My opinion about manufacturing data
I created Mingo because I want to provide value instantly to manufacturers. A solution that lowers the barrier to understanding the complex problems of machine data and machine performance. Something that crosses the lines between the alphabet soup that is manufacturing software.
Principles that will keep you from getting screwed
Whether you’re interested in anything to do with Mingo or not, I have a few guiding principles that I believe could steer just about anyone investing in technology in the right direction…
- Avoid an army of consultants – sorry Deloitte and Accenture you won’t be reselling Mingo. Well you can, but there won’t be a lot of consulting services attached to it.
- Always choose ease of use and simplicity over flexibility
- How easy will it be to implement? How will it affect and interact with other systems?
- Have a plan to demonstrate fast ROI and cost payback that makes sense.

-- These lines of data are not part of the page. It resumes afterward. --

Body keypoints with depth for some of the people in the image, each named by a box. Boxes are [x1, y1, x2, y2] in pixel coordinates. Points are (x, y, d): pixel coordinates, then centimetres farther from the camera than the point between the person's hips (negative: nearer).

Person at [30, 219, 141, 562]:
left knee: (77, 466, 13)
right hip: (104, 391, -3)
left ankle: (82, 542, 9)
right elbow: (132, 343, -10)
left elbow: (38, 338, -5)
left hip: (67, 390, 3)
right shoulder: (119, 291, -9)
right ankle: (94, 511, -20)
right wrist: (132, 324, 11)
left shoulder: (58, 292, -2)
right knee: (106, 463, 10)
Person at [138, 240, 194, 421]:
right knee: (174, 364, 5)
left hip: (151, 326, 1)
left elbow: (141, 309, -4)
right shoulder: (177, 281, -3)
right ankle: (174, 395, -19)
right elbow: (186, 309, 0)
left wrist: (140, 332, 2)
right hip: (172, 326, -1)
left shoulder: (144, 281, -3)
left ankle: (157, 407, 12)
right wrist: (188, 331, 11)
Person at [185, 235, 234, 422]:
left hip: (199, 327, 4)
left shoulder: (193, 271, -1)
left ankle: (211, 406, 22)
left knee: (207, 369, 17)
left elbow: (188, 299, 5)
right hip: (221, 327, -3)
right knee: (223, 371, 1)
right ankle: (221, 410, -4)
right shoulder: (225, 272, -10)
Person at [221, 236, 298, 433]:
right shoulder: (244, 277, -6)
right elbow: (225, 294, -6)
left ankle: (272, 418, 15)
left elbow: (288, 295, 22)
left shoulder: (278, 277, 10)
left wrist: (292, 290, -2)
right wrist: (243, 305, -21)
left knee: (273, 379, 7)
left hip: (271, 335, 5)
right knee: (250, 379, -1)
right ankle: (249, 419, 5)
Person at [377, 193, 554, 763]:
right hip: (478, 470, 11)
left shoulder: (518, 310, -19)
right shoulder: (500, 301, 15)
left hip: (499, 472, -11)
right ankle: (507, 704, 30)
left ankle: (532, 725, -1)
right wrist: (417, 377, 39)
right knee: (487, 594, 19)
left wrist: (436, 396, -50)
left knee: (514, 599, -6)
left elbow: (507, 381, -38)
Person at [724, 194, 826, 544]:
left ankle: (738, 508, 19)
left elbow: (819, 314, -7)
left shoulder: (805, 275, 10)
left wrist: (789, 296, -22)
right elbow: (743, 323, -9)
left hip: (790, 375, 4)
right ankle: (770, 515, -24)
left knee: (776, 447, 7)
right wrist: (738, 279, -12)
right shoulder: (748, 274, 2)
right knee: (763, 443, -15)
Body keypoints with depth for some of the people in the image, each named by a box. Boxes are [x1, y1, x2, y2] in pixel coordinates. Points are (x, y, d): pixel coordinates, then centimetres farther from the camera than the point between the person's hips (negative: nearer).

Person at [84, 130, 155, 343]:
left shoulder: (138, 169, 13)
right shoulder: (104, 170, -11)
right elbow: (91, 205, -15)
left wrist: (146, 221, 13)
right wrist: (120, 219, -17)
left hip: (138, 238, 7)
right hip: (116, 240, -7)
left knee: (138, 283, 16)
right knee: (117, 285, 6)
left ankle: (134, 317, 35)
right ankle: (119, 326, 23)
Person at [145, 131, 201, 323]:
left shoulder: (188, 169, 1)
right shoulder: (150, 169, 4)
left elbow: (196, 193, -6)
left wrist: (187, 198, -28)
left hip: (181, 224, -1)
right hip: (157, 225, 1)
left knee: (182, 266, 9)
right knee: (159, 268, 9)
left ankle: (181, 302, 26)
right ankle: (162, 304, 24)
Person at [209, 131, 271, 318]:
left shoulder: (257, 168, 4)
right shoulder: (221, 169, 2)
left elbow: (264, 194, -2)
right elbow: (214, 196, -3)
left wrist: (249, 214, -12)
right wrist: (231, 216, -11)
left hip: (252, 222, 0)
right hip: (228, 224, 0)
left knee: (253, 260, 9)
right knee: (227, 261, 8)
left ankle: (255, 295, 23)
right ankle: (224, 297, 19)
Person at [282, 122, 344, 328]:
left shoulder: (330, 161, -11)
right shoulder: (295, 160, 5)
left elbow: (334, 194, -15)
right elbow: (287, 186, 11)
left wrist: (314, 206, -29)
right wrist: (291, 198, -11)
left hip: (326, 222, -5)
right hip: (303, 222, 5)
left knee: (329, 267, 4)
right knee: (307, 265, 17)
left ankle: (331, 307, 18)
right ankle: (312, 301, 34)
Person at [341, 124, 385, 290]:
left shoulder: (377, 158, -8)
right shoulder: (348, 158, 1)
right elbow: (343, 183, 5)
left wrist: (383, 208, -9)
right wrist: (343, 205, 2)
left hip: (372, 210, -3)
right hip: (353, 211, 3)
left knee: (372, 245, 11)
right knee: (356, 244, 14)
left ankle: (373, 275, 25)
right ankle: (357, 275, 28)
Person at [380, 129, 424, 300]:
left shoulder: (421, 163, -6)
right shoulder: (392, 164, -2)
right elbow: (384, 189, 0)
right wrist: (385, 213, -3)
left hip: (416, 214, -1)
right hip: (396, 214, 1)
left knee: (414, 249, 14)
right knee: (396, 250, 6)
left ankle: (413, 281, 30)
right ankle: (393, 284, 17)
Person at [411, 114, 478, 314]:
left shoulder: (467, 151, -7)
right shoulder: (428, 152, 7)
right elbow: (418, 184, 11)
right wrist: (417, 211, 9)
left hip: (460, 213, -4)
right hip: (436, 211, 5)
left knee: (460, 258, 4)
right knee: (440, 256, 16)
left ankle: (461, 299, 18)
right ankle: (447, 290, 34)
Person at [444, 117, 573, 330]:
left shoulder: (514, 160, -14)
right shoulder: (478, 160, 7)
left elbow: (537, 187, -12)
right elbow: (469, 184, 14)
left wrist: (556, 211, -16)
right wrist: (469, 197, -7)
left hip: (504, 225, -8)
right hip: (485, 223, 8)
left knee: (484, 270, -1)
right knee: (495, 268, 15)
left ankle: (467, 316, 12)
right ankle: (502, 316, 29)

- Make sure there is also some form of the long term value
- Build open systems that break down silos of data between departments like production and maintenance
- Software should be smart and tell you what you need to know and not make a user dig for the answers
As Mingo grows over time, we will check all of these boxes. This is what I’m passionate about, and I’m tired of marketing departments taking advantage of smart manufacturers that are trying to solve a problem.
We are hyper-focused on this one issue, using data from machines in the factory to improve performance. We are not focused on building the next IoT or manufacturing platform, we provide all the data, in-context, without implementations or costly hassles. Because of this, we provide a faster and better return than the platforms ever could at this point.
There are a lot of problems in manufacturing that still require a lot of manual effort. You have to pull data from many different systems to understand what’s happen or solve an issue. Capacity, quality, utilization, and bottleneck identification are good examples. We want to solve these issues with simple software applications.
Where to go from here
This isn’t a sales pitch for Mingo. I really wanted to deliver as much transparency to anyone who would listen about the nature of the manufacturing technology space. I believe in the principles above. I founded a major technology consulting firm that worked with major manufacturers, and I learned so many lessons in that time. Many manufacturers are still learning these lessons the hard way. Hopefully, this article will help.